Large companies are, unsurprisingly, also getting to know potential partners and early-stage science through corporate venture investments. Pfizer said in early January, for example, that as part of a broader push to expand investment in early-stage research, it will back BioAlta and NextCure, two immuno-oncology.focused biotechs. Pfizer's investment in NextCure was part of that biotech's $67-million Series A financing that also attracted Lilly Asia Ventures, alongside other conventional venture capitalists.
Alongside small-molecule and mAb therapies in immuno-oncology, various flavors of clinic-based cell therapy for hematological malignancies may also have a role in future combinations. RNA-based therapies, such as those emerging from Moderna's mRNA platform, could also be combined with more conventional modalities. And new biologics that home in on more than one target can be paired with existing therapies or tested on their own. The US Food and Drug Administration approved the first marketed bispecific antibody, Amgen's Blincyto (blinatumomab), in late 2014, and Amgen and Merck are now testing it in combination with Keytruda in a variety of hematologic cancers.
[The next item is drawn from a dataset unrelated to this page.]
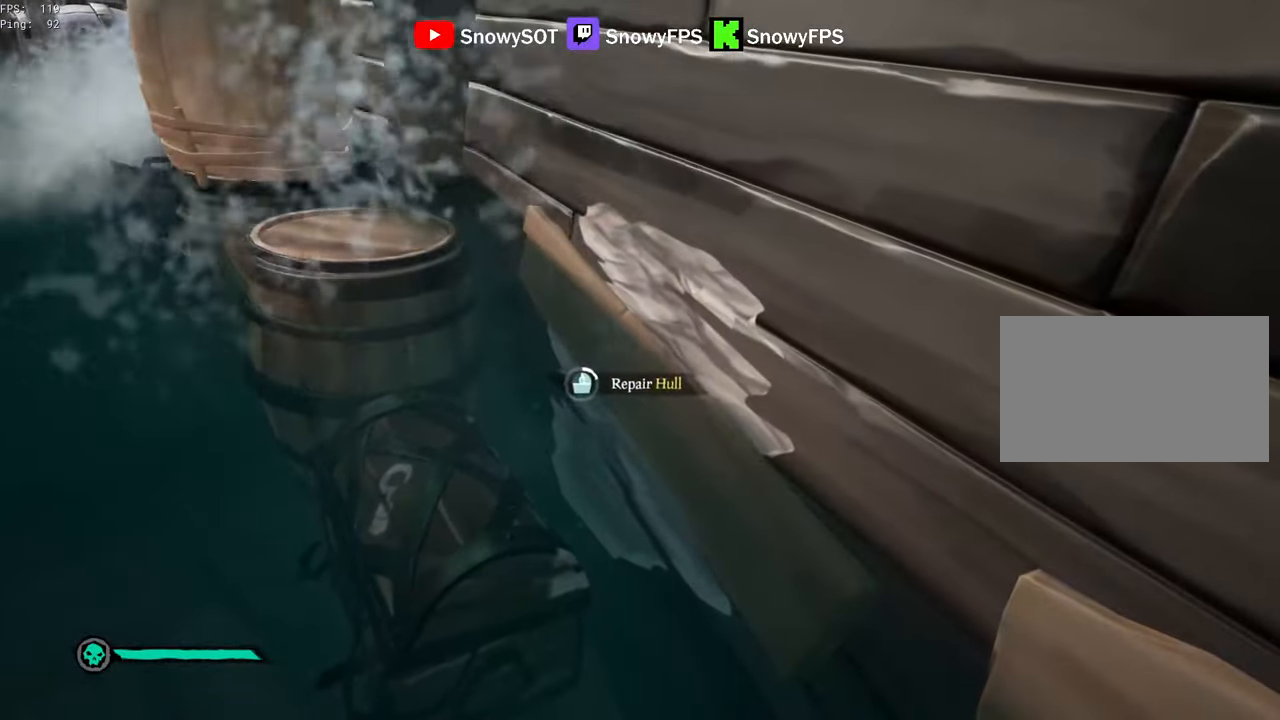
{"keys": [], "mouse": [], "mouse_move": "still", "events": []}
Outside of its avelumab alliance with Pfizer, Merck KGaA is developing bifunctional fusion proteins. One compound, which is in early-stage clinical trials, combines a PD1-specific antibody with a TGFƒÀ trap, said the company's R&D chief Luciano Rossetti. ''We have a major effort in bispecifics and fusion proteins,'' he said, noting that the program went from lead molecule to 'first in humans' in only 11 months. Future combination strategies may be increasingly oriented around building multiple mechanisms into a single molecule, he said.